The changing face of asbestos litigation
Recently, the Wall Street Journal profiled the asbestos case filed by Bill McQueen, a San Antonio, Texas physician who was diagnosed with mesothelioma. Dr. McQueen’s case was not the first mesothelioma case, and it will not be the last. However, the Wall Street Journal used his case to show that the facts of a mesothelioma case filed today are different from the facts involved in cases filed even a decade ago. Dr. McQueen claimed asbestos exposure when he worked at a greenhouse cleaning the flue of the boiler. He also served in the military and was present for some repair work at his family’s Ohio farm. These alleged exposures to asbestos do not fit the outline of the traditional mesothelioma case filed in the past, which included facts based on shipyard work, insulation exposure, and work in industrial settings.
The article cited statistics that these “non-traditional” exposures were seen in only 3% of cases filed between 1991 and 2000, but from 2006-2010, such exposures are seen in 49% of the mesothelioma cases filed. These numbers may explain why there has been a 20% increase in mesothelioma cases filed when compared to the filings five years ago, at a time when mesothelioma diagnoses are decreasing and when the claimants with more traditional asbestos exposure have already filed suit and/or passed away due to advanced age. Thus, even though there are fewer mesothelioma diagnoses made per year, there appears to be a greater proportion of diagnosed persons filing lawsuits due than in the past, even if the diagnosed person lacks a work history that includes conventional asbestos exposure.

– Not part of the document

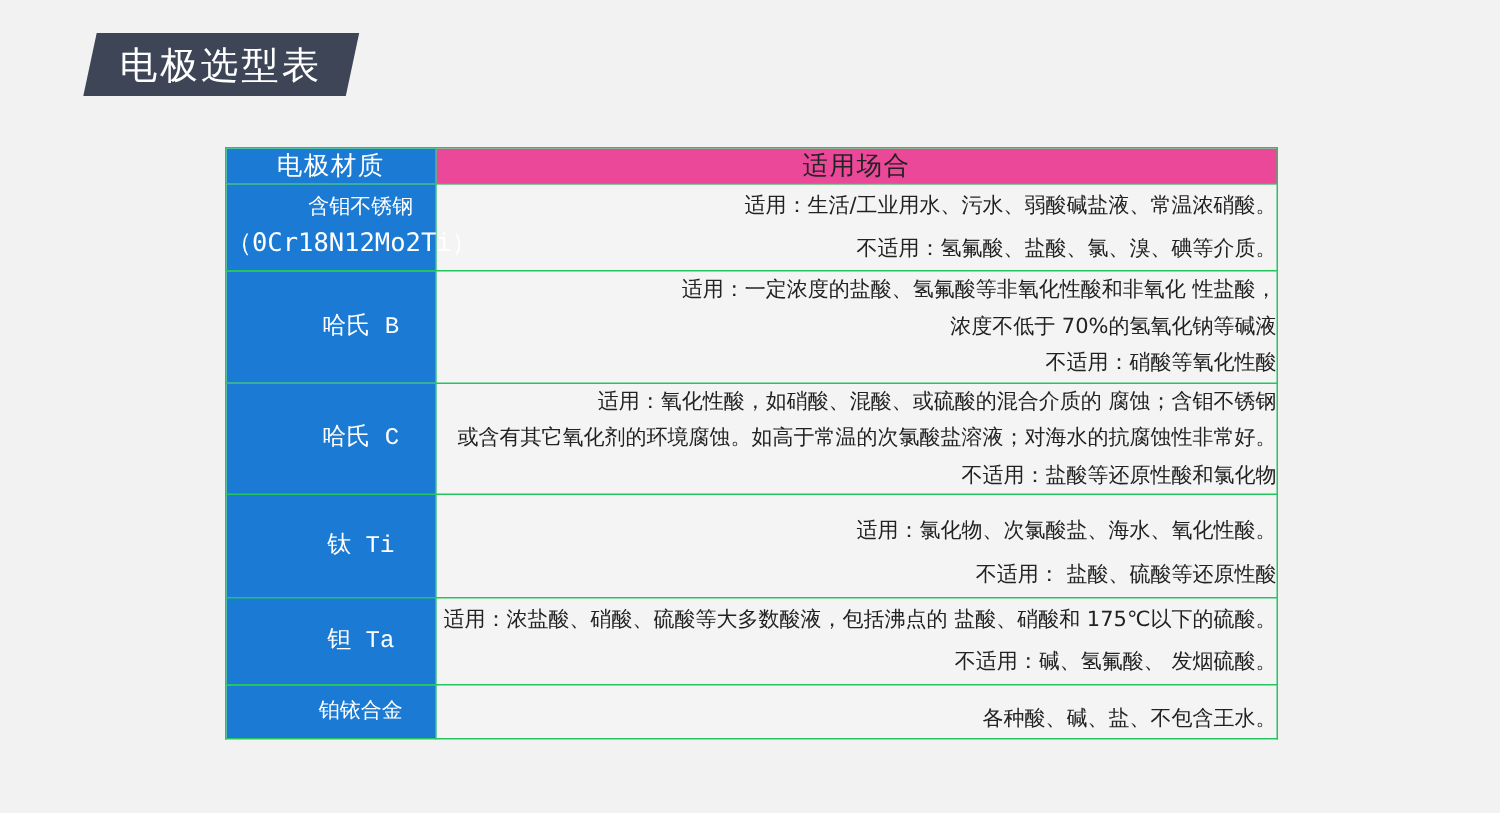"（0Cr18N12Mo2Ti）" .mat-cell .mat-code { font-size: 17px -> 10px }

Investigating new exposures has become the task of law firms who represent plaintiffs in asbestos litigation. One firm stated in a press release that the claimant would not need to remember all the details of exposure in order to file a lawsuit; rather, if only a few details were recalled, the firm would work to “fill in the gaps with appropriate research.” As these firms investigate and bring suits against companies who have no previous experience with this litigation, the companies must then turn to law firms who are familiar with the medical and legal claims that are involved in asbestos litigation, in order to obtain an effective defense.